Del Blockchain a las Piedras Rai, o como algunas cosas en economía no cambian

0
21

Nada en principio más diferente que el Blockchain y las Piedras Rai. Claro, es probable que para mucha gente, no haya nada más críptico que las Piedras Rai y el Blockchain. No son dos conceptos que anden circulando con mucha frecuencia, salvo que uno sea curioso de las fintech o bien que ande practicando la antropología económica. Así que, para que nadie se quede afuera, comencemos por el principio.

Seguramente muchos de ustedes han oído hablar del bitcoin. El bitcoin es una cryptomoneda, es decir una moneda que está basada en un algoritmo (léase un programa informático). Sin ánimo de entrar a discutir todas las variedades de las teorías económicas (que se escapan por mucho a mi conocimiento), podemos coincidir en que los metales que funcionaron como base para las monedas, se caracterizaban por su escasez. En ese sentido, los bitcoins hacen lo mismo. Son “monedas” que se encuentran ocultas en gigantescas matrices de datos y donde se necesitan poderosos algoritmos (y hoy en día poderosas computadoras) para extraerlas (como si fuera un trabajo de minería de metales preciosos). Esas monedas encontradas, pueden ser usadas tanto para comerciar con bienes y servicios como para intercambiar por otras monedas “reales”. De allí que tengan una cotización pública.

(Instrucciones)
**1.** Según el texto sobre el Blockchain y las Piedras Rai, ¿qué característica compartían los metales que sirvieron de base para las monedas y que los bitcoins también reproducen?
**2.** Prosigue el texto sobre el Blockchain y las Piedras Rai a partir de su última oración.

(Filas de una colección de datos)

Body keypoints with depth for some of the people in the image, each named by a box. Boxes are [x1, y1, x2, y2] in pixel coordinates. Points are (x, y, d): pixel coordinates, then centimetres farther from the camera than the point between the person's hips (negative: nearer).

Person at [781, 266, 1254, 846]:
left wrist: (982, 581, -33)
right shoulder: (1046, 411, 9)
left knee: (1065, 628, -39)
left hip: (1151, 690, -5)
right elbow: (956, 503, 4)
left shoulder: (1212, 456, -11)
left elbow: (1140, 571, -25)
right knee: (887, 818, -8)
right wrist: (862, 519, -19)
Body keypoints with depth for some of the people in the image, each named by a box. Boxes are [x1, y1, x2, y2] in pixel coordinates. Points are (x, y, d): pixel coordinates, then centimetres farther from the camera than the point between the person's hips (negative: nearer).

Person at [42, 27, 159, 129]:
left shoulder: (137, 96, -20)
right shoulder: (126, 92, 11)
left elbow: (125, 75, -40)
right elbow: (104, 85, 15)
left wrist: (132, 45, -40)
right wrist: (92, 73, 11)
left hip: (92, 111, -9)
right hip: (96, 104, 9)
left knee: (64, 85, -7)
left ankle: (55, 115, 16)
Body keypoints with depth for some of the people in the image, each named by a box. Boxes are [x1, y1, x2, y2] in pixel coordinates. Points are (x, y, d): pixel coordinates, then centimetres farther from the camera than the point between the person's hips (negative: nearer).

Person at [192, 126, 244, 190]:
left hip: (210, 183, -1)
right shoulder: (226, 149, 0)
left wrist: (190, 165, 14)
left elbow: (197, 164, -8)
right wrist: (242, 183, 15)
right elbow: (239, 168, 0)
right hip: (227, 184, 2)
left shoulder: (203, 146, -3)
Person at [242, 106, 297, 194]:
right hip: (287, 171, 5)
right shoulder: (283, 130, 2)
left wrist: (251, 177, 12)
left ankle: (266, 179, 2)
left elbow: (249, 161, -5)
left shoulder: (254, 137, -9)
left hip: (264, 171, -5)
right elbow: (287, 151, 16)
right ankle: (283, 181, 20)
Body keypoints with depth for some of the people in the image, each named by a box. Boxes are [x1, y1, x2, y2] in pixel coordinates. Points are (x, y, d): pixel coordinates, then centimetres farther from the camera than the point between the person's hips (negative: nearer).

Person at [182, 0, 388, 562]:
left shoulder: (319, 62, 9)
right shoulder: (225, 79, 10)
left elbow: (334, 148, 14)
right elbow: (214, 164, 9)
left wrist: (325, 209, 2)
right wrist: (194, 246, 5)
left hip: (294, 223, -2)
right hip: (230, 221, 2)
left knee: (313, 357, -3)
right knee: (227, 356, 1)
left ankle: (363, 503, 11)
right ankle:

(Respuestas del ejercicio)
**1.** La escasez.

**2.**
Todas las monedas necesitan, además de su escasez, un alto grado de confianza en el emisor. En la sociedad moderna la confiabilidad del estado emisor es la medida de su estabilidad y de su precio. La Argentina en general, pero la neoliberal en particular, predican más confianza de la que verdaderamente tienen, de allí que la principal moneda de resguardo sea el dólar, al menos desde el Alsogaray de finales de los ‘50. En el caso del bitcoin, como no hay respaldo de ningún estado, la confianza está dada por un tipo de contrato entre el vendedor y el comprador que se denomina blockchain.

Este contrato tiene la particularidad de que, como no hay ninguna “institución” que lo respalde, se basa en la confianza pura. Y para ello se establece que todos aquellos que participan de ese blockchain, van a ser notificados de la existencia de una operación dentro de la red. Nadie puede negar la operación, porque todos se enteran de que existe tal transacción. El fraude queda expuesto. Toda la red se entera de la transacción en forma inmediata, debido al poder de velocidad de las comunicaciones electrónicas. (Por cierto, aunque esto da para otro artículo, esta modalidad de contrato puede hacer que en el futuro, todas las transacciones comerciales modifiquen su forma y promuevan, tal vez, un cambio del sistema; un amigo marxista diría: un cambio en las fuerzas productivas y en el modo de producción provocan un cambio del sistema completo).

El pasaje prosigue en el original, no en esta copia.